For Orioles and rest of MLB, slow start to free agency in November is nothing new

As the baseball world left Orlando, Fla., after the major league general managers meetings this week, the proverbial hot stove was only just beginning to heat up.

As is his wont, Seattle Mariners GM Jerry Dipoto made the offseason's first trade Wednesday (acquiring Oakland Athletics first baseman Ryon Healy for prospects), but otherwise, things around the game are quiet.


Where the Orioles are concerned, this is normal.


Over the past five seasons, the club has gotten major league value from only a few of its November free agents, most recently first baseman David Washington.

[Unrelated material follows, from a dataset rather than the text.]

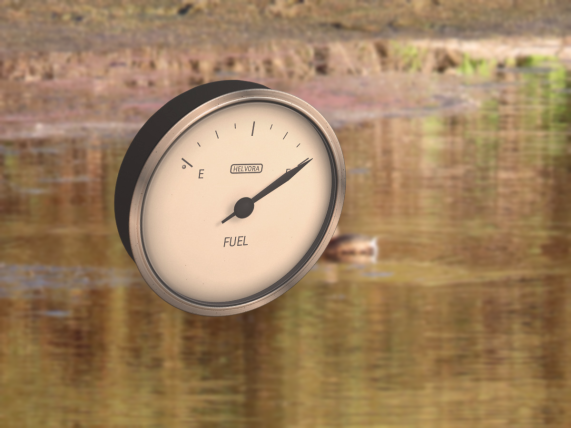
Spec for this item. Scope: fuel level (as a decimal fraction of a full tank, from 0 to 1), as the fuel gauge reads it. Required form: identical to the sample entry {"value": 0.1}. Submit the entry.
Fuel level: {"value": 1}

Washington ended up getting six at-bats in June while first baseman Chris Davis was out with an oblique injury.

In 2015, the Orioles made a slew of early minor league moves, but the most notable was signing first baseman Ji-Man Choi — who was later selected in the Rule 5 draft by the Los Angeles Angels — and trading for outfielder LJ Hoes, who didn't make it out of Triple-A Norfolk that year.

During the 2014 offseason, the Orioles made several minor league moves, but got only 14 games at the major league level from infielder Paul Janish, who stuck around on minor league deals until this August.

Their Nov. 25, 2013, acquisition of reliever Brad Brach from the San Diego Padres might have been the best piece of business the club has done in November under executive vice president Dan Duquette. Brach has gone on to become an All-Star reliever and has had a 2.74 ERA since joining the club.

Second would be the Nov. 28, 2012, trade with the Boston Red Sox for Danny Valencia. The lefty-mashing Valencia hit .304 with an .888 OPS with 23 extra-base hits in 52 games for the Orioles in 2013.

None of this is to say the Orioles are the only club that gets off to a measured start in November.


The month typically has one major wave of minor league free-agent signings that fills out the high minors and provides spring training depth — one the Orioles are liable to make soon, based on precedent — and there's plenty of organizational value in that.